From the first line to the last, return the data exactly as written.

**DATA UNDER STUDY**
--- START ---

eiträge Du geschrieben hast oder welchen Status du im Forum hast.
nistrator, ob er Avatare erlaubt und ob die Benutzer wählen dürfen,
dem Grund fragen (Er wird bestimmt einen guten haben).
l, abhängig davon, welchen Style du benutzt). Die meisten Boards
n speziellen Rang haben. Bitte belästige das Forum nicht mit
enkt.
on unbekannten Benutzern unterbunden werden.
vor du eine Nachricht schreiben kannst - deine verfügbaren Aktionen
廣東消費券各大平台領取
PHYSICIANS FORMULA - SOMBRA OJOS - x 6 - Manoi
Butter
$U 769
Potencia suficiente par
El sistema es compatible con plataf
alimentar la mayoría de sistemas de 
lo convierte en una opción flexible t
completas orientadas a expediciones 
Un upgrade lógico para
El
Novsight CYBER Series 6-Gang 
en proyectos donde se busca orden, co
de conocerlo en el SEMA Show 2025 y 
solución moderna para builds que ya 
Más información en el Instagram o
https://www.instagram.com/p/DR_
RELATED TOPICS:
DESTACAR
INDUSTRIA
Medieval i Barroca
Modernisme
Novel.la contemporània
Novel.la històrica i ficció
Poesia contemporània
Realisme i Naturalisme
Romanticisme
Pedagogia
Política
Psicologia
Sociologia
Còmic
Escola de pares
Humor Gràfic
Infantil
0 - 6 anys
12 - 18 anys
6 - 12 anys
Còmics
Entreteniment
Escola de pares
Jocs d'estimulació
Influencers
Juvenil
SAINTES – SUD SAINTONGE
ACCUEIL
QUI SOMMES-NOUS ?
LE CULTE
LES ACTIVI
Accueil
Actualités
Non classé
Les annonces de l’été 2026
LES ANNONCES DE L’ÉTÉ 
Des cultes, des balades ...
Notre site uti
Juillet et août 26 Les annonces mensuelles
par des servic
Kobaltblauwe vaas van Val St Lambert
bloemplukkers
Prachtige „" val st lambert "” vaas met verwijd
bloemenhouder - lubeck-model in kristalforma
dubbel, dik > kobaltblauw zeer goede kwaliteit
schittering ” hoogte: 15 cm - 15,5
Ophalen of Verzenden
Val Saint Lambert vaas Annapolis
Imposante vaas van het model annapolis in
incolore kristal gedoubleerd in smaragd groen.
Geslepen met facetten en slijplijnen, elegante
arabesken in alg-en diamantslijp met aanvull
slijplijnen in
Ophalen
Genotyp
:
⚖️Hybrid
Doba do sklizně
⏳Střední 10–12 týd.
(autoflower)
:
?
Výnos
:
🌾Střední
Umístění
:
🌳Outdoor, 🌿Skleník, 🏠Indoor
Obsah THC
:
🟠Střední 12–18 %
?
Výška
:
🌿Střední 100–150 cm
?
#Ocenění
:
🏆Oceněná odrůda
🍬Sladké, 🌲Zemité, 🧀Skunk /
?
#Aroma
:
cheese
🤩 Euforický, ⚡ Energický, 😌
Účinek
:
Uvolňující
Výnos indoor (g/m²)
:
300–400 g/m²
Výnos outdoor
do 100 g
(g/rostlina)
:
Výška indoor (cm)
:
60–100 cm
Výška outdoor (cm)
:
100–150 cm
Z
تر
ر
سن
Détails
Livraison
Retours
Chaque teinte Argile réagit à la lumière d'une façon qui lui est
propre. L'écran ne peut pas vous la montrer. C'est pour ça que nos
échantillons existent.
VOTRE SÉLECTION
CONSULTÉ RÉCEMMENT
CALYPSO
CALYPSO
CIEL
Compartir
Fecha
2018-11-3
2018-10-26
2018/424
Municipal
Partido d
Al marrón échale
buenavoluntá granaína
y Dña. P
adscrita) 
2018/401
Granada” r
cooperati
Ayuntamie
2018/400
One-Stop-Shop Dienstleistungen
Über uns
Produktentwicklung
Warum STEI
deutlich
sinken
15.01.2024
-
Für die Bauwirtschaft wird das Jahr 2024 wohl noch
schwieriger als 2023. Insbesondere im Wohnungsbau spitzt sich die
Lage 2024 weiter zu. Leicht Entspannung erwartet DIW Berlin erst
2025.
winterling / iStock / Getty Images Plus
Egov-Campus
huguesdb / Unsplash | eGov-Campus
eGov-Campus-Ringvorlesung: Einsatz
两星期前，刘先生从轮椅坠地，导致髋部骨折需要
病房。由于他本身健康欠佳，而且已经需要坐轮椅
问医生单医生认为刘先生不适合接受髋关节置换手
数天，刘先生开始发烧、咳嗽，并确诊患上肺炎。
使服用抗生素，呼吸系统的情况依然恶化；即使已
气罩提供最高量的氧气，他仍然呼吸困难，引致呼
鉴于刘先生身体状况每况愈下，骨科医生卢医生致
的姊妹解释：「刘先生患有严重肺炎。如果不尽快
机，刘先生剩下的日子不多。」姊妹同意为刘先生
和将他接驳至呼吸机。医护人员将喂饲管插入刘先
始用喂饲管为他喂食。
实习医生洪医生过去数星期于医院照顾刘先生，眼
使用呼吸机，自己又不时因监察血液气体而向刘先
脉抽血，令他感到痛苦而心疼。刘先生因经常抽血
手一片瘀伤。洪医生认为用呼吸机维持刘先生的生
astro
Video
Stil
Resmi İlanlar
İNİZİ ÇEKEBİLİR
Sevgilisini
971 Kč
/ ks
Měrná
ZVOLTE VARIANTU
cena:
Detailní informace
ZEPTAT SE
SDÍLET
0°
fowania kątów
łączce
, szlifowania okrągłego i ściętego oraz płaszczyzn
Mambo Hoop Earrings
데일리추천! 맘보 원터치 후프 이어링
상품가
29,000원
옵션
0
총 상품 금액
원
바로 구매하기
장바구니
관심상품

--- END ---

**WRITTEN SOLUTION**
eiträge Du geschrieben hast oder welchen Status du im Forum hast.
nistrator, ob er Avatare erlaubt und ob die Benutzer wählen dürfen,
dem Grund fragen (Er wird bestimmt einen guten haben).
l, abhängig davon, welchen Style du benutzt). Die meisten Boards
n speziellen Rang haben. Bitte belästige das Forum nicht mit
enkt.
on unbekannten Benutzern unterbunden werden.
vor du eine Nachricht schreiben kannst - deine verfügbaren Aktionen
廣東消費券各大平台領取
PHYSICIANS FORMULA - SOMBRA OJOS - x 6 - Manoi
Butter
$U 769
Potencia suficiente par
El sistema es compatible con plataf
alimentar la mayoría de sistemas de 
lo convierte en una opción flexible t
completas orientadas a expediciones 
Un upgrade lógico para
El
Novsight CYBER Series 6-Gang 
en proyectos donde se busca orden, co
de conocerlo en el SEMA Show 2025 y 
solución moderna para builds que ya 
Más información en el Instagram o
https://www.instagram.com/p/DR_
RELATED TOPICS:
DESTACAR
INDUSTRIA
Medieval i Barroca
Modernisme
Novel.la contemporània
Novel.la històrica i ficció
Poesia contemporània
Realisme i Naturalisme
Romanticisme
Pedagogia
Política
Psicologia
Sociologia
Còmic
Escola de pares
Humor Gràfic
Infantil
0 - 6 anys
12 - 18 anys
6 - 12 anys
Còmics
Entreteniment
Escola de pares
Jocs d'estimulació
Influencers
Juvenil
SAINTES – SUD SAINTONGE
ACCUEIL
QUI SOMMES-NOUS ?
LE CULTE
LES ACTIVI
Accueil
Actualités
Non classé
Les annonces de l’été 2026
LES ANNONCES DE L’ÉTÉ 
Des cultes, des balades ...
Notre site uti
Juillet et août 26 Les annonces mensuelles
par des servic
Kobaltblauwe vaas van Val St Lambert
bloemplukkers
Prachtige „" val st lambert "” vaas met verwijd
bloemenhouder - lubeck-model in kristalforma
dubbel, dik > kobaltblauw zeer goede kwaliteit
schittering ” hoogte: 15 cm - 15,5
Ophalen of Verzenden
Val Saint Lambert vaas Annapolis
Imposante vaas van het model annapolis in
incolore kristal gedoubleerd in smaragd groen.
Geslepen met facetten en slijplijnen, elegante
arabesken in alg-en diamantslijp met aanvull
slijplijnen in
Ophalen
Genotyp
:
⚖️Hybrid
Doba do sklizně
⏳Střední 10–12 týd.
(autoflower)
:
?
Výnos
:
🌾Střední
Umístění
:
🌳Outdoor, 🌿Skleník, 🏠Indoor
Obsah THC
:
🟠Střední 12–18 %
?
Výška
:
🌿Střední 100–150 cm
?
#Ocenění
:
🏆Oceněná odrůda
🍬Sladké, 🌲Zemité, 🧀Skunk /
?
#Aroma
:
cheese
🤩 Euforický, ⚡ Energický, 😌
Účinek
:
Uvolňující
Výnos indoor (g/m²)
:
300–400 g/m²
Výnos outdoor
do 100 g
(g/rostlina)
:
Výška indoor (cm)
:
60–100 cm
Výška outdoor (cm)
:
100–150 cm
Z
تر
ر
سن
Détails
Livraison
Retours
Chaque teinte Argile réagit à la lumière d'une façon qui lui est
propre. L'écran ne peut pas vous la montrer. C'est pour ça que nos
échantillons existent.
VOTRE SÉLECTION
CONSULTÉ RÉCEMMENT
CALYPSO
CALYPSO
CIEL
Compartir
Fecha
2018-11-3
2018-10-26
2018/424
Municipal
Partido d
Al marrón échale
buenavoluntá granaína
y Dña. P
adscrita) 
2018/401
Granada” r
cooperati
Ayuntamie
2018/400
One-Stop-Shop Dienstleistungen
Über uns
Produktentwicklung
Warum STEI
deutlich
sinken
15.01.2024
-
Für die Bauwirtschaft wird das Jahr 2024 wohl noch
schwieriger als 2023. Insbesondere im Wohnungsbau spitzt sich die
Lage 2024 weiter zu. Leicht Entspannung erwartet DIW Berlin erst
2025.
winterling / iStock / Getty Images Plus
Egov-Campus
huguesdb / Unsplash | eGov-Campus
eGov-Campus-Ringvorlesung: Einsatz
两星期前，刘先生从轮椅坠地，导致髋部骨折需要
病房。由于他本身健康欠佳，而且已经需要坐轮椅
问医生单医生认为刘先生不适合接受髋关节置换手
数天，刘先生开始发烧、咳嗽，并确诊患上肺炎。
使服用抗生素，呼吸系统的情况依然恶化；即使已
气罩提供最高量的氧气，他仍然呼吸困难，引致呼
鉴于刘先生身体状况每况愈下，骨科医生卢医生致
的姊妹解释：「刘先生患有严重肺炎。如果不尽快
机，刘先生剩下的日子不多。」姊妹同意为刘先生
和将他接驳至呼吸机。医护人员将喂饲管插入刘先
始用喂饲管为他喂食。
实习医生洪医生过去数星期于医院照顾刘先生，眼
使用呼吸机，自己又不时因监察血液气体而向刘先
脉抽血，令他感到痛苦而心疼。刘先生因经常抽血
手一片瘀伤。洪医生认为用呼吸机维持刘先生的生
astro
Video
Stil
Resmi İlanlar
İNİZİ ÇEKEBİLİR
Sevgilisini
971 Kč
/ ks
Měrná
ZVOLTE VARIANTU
cena:
Detailní informace
ZEPTAT SE
SDÍLET
0°
fowania kątów
łączce
, szlifowania okrągłego i ściętego oraz płaszczyzn
Mambo Hoop Earrings
데일리추천! 맘보 원터치 후프 이어링
상품가
29,000원
옵션
0
총 상품 금액
원
바로 구매하기
장바구니
관심상품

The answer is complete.